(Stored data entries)
==============================
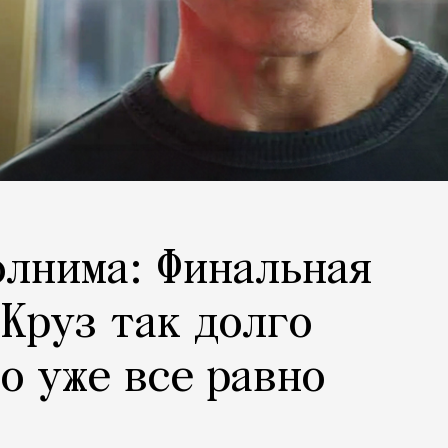
лнима: Финальная
 Круз так долго
о уже все равно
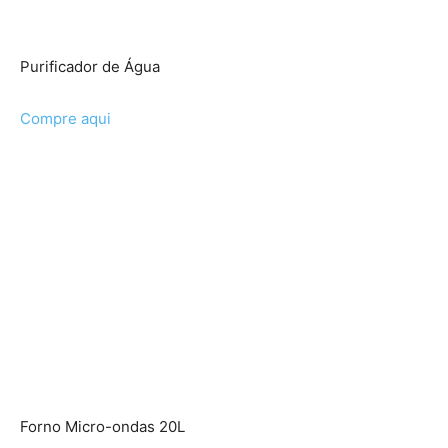
Purificador de Água
Compre aqui
Forno Micro-ondas 20L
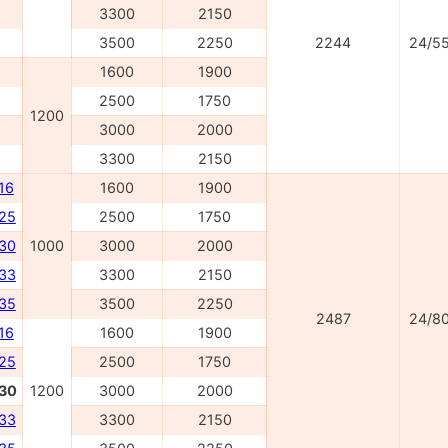
3300
2150
3500
2250
2244
24/5
1600
1900
2500
1750
1200
3000
2000
3300
2150
16
1600
1900
025
2500
1750
030
1000
3000
2000
033
3300
2150
035
3500
2250
2487
24/8
16
1600
1900
225
2500
1750
230
1200
3000
2000
233
3300
2150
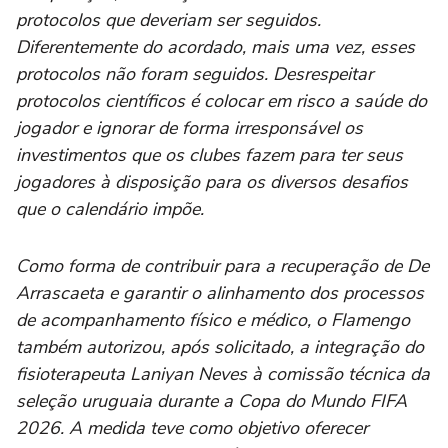
protocolos que deveriam ser seguidos.
Diferentemente do acordado, mais uma vez, esses
protocolos não foram seguidos. Desrespeitar
protocolos científicos é colocar em risco a saúde do
jogador e ignorar de forma irresponsável os
investimentos que os clubes fazem para ter seus
jogadores à disposição para os diversos desafios
que o calendário impõe.
Como forma de contribuir para a recuperação de De
Arrascaeta e garantir o alinhamento dos processos
de acompanhamento físico e médico, o Flamengo
também autorizou, após solicitado, a integração do
fisioterapeuta Laniyan Neves à comissão técnica da
seleção uruguaia durante a Copa do Mundo FIFA
2026. A medida teve como objetivo oferecer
==============================
__PROBLEM TO WORK ON__. Return every line of text from the stored data entries above without any changes, and leave the pictures out of your answer.

__YOUR SOLUTION__.
лнима: Финальная
 Круз так долго
о уже все равно
Purificador de Água
Compre aqui
Forno Micro-ondas 20L
3300
2150
3500
2250
2244
24/5
1600
1900
2500
1750
1200
3000
2000
3300
2150
16
1600
1900
025
2500
1750
030
1000
3000
2000
033
3300
2150
035
3500
2250
2487
24/8
16
1600
1900
225
2500
1750
230
1200
3000
2000
233
3300
2150
protocolos que deveriam ser seguidos.
Diferentemente do acordado, mais uma vez, esses
protocolos não foram seguidos. Desrespeitar
protocolos científicos é colocar em risco a saúde do
jogador e ignorar de forma irresponsável os
investimentos que os clubes fazem para ter seus
jogadores à disposição para os diversos desafios
que o calendário impõe.
Como forma de contribuir para a recuperação de De
Arrascaeta e garantir o alinhamento dos processos
de acompanhamento físico e médico, o Flamengo
também autorizou, após solicitado, a integração do
fisioterapeuta Laniyan Neves à comissão técnica da
seleção uruguaia durante a Copa do Mundo FIFA
2026. A medida teve como objetivo oferecer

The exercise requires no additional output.